Tuesday, July 20, 2004

Street Talk: Urban Computing - Part I

Although each presentation at Street Talk was interesting, Ben Hooker was one of the speakers who most caught my attention and imagination.
 
With Shona Kitchen, Ben worked on the Altavistas project - which includes Edge Town:
 
After an intensive phase of location-scouting, we decided to specifically design for places we had identified at the edges of the city: places where open countryside starts to rub up against suburbia, and the regulated 'nature' of landscaped motorway embankments, reservoir complexes and allotments coexists with airports, business parks and residential blocks. Transitional landscapes like these feel half-finished, as if waiting for some kind of built intervention which accentuates their unique qualities. We used computer-based illustrations to communicate a series of architectural proposals based on developing 'electronic ecologies' to integrate into these spaces to the effect that the immaterial information flows that run through our cities can be experienced alongside more natural phenomenon.

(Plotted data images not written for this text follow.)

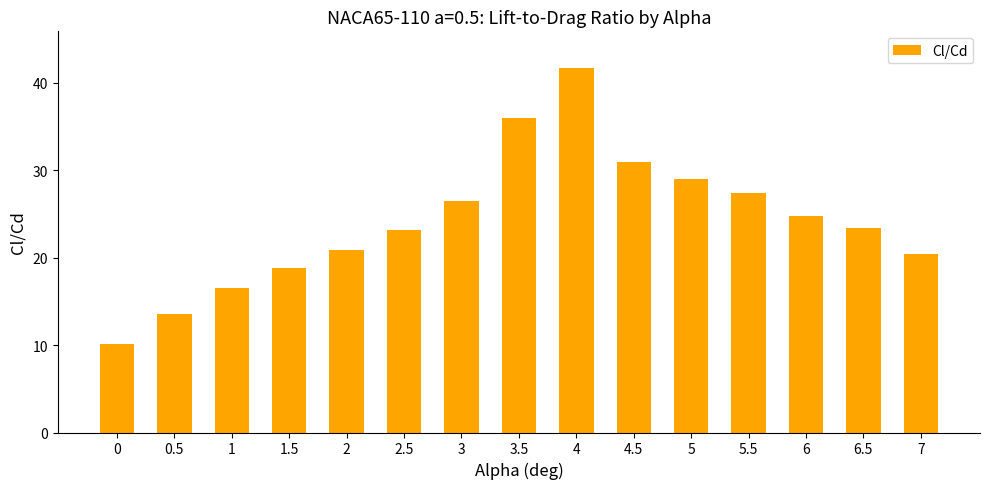

How many bars are there in total?

15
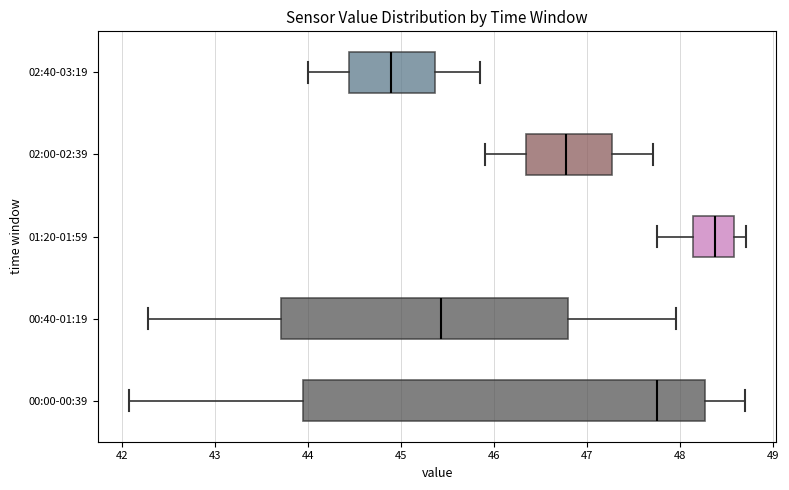

Which box's median line is the furthest to the right?

01:20-01:59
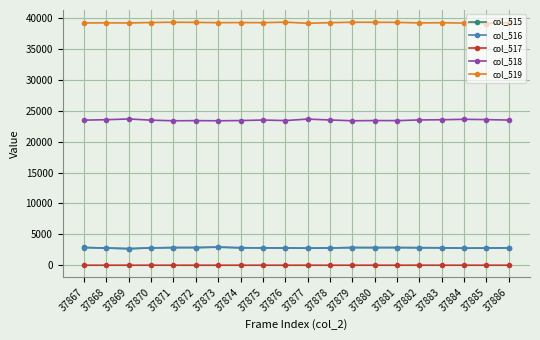

True or false: col_515 has a value of 2855 at 37879.

True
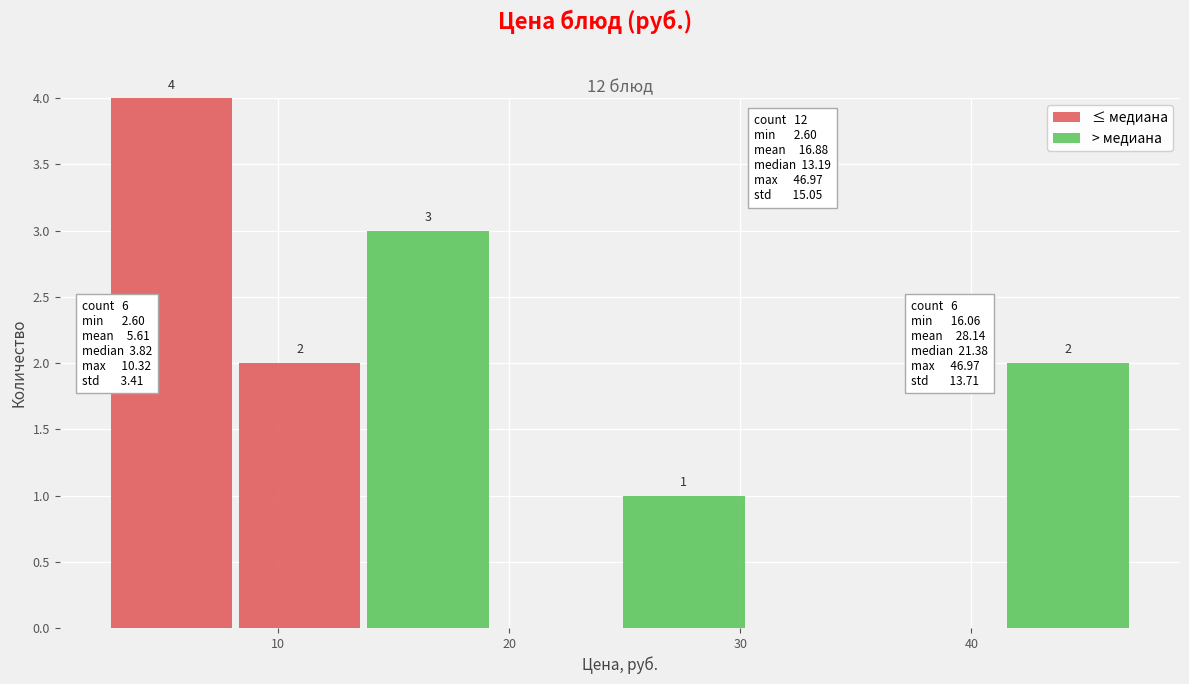

Which range on the x-axis has the tallest stacked bar (by total height)?

3 to 8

Edge Town reminds me of spectacular carchitecture and the more mundane Motorway House. An exploration perhaps more of non-places than of third-spaces, the project still focusses on contested space - or those spaces (and identities) that do not easily easily fit into either/or categories.  Hybrid spaces.  Voluptuous spaces.  A non-place is an ambiguous site: the very type of space that would appear in a pattern language (like a place to wait) but that would also challenge or resist the entire premise of stable structure that underlies patterns.  Very interesting.

On a related note, Ben's DATACLIMATES design practice partner is Pedro Sepúlveda Sandoval - who did an amazing PhD project for the RCA:
 
Digital Shelters

A new landscape is emerging in the urban space, a 'Scanscape' that transgresses the boundaries and protocols of public and private space due to the extensive use of electronic, electromagnetic, surveillance and telecommunication technologies in the urban realm.  How can we define these 'Scanscapes'? How can we create 'Digital Shelters' that will protect us, isolate us or allow us to live with in these 'Scanscapes'?

I really appreciate the focus on resisting surveillance by means other than sousveillance. After all, humans have always sought shelter from oppressive climates and dangerous cultures. In caves, Jews found sanctuary from the Nazis, and while fallout shelters may not have saved people from nuclear devastation, they arguably provided comfort from fear and uncertainty. It should come as no surprise, then, that we will also need safe and quiet reprieves in - and from - our digital landscapes.